## Exercise goal
Write out every record in full, exactly as written, please.

+ + +

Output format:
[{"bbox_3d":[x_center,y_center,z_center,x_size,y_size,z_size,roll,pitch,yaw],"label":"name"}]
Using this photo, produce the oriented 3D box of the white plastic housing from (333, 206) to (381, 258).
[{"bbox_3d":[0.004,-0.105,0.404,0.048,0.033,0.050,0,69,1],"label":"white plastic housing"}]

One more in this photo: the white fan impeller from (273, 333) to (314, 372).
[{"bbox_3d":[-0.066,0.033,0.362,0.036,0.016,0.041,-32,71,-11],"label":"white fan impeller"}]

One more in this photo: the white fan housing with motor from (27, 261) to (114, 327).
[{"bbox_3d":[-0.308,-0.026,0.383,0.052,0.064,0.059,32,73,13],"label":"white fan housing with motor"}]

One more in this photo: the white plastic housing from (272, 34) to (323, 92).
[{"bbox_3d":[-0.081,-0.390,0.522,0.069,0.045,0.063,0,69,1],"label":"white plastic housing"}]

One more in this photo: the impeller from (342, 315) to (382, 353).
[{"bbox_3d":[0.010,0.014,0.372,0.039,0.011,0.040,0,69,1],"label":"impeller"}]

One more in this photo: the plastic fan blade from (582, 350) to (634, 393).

+ + +

## Task result
Output format:
[{"bbox_3d":[x_center,y_center,z_center,x_size,y_size,z_size,roll,pitch,yaw],"label":"name"}]
Using this photo, produce the oriented 3D box of the white plastic housing from (333, 206) to (381, 258).
[{"bbox_3d":[0.004,-0.105,0.404,0.048,0.033,0.050,0,69,1],"label":"white plastic housing"}]

One more in this photo: the white fan impeller from (273, 333) to (314, 372).
[{"bbox_3d":[-0.066,0.033,0.362,0.036,0.016,0.041,-32,71,-11],"label":"white fan impeller"}]

One more in this photo: the white fan housing with motor from (27, 261) to (114, 327).
[{"bbox_3d":[-0.308,-0.026,0.383,0.052,0.064,0.059,32,73,13],"label":"white fan housing with motor"}]

One more in this photo: the white plastic housing from (272, 34) to (323, 92).
[{"bbox_3d":[-0.081,-0.390,0.522,0.069,0.045,0.063,0,69,1],"label":"white plastic housing"}]

One more in this photo: the impeller from (342, 315) to (382, 353).
[{"bbox_3d":[0.010,0.014,0.372,0.039,0.011,0.040,0,69,1],"label":"impeller"}]

One more in this photo: the plastic fan blade from (582, 350) to (634, 393).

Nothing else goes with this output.